All gone? No! In the hush which came after Reynolds's desperate defence,
and while hearts were yet beating fast from watching the doubtful fight,
there arose far off to the right and rear a roar of musketry, telling
that somewhere in the distance the flags of the Army of the Cumberland
still waved before the foe, as they did with us. Long afterward we knew
that this was Thomas--he who would not leave the field amid the wreck
which surrounded him--Thomas, with his fragments, posted on a commanding
ridge and bravely beating off the thickening foes about him.

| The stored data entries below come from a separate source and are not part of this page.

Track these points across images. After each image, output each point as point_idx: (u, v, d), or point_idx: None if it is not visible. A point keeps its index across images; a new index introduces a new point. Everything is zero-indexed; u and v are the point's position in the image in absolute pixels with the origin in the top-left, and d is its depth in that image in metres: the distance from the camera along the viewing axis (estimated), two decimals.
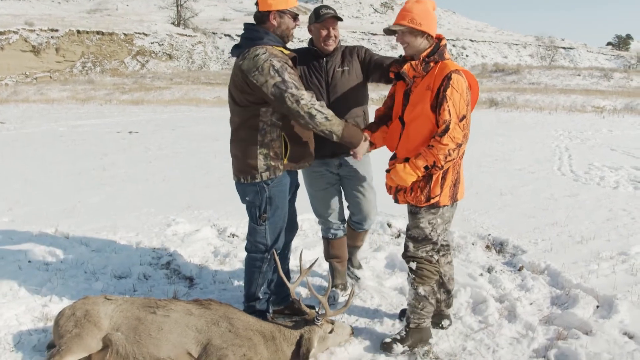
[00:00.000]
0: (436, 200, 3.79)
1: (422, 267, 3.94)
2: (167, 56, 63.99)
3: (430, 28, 3.73)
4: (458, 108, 3.58)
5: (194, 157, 12.33)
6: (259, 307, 4.25)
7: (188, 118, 21.33)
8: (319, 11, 4.34)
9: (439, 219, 3.87)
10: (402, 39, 3.76)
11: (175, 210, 7.57)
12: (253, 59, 3.68)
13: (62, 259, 5.61)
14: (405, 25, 3.69)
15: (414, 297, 3.98)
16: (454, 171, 3.81)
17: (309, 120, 3.65)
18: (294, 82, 3.64)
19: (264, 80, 3.63)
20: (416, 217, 3.89)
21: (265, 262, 4.13)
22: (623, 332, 4.18)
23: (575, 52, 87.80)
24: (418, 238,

The story of the disaster is an old one. It is hardly necessary to tell
how Wood, in the main line on the right of Brannan, received an order
from Rosecrans to support Reynolds, the second division in line to the
left of Wood; how the gallant soldier hesitated to obey an order from
which such disaster might come; how McCook, chief of corps, told Wood
the order was imperative, and promised to put a reserve division into
the line to take his place; how Wood withdrew from the line, as ordered,
at the fatal moment when the enemy was preparing to attack; how the
furious foe pressed through the gap, cut the army in two, struck the
lines to right and left in flank and rear, swept the centre, the right
wing and the reserves off the field, and doubled up and crushed the left
wing as far as Reynolds's division, whose fortune has been told. All
this is familiar enough now, but those who remained on the field in the
four divisions of the left knew nothing of it then.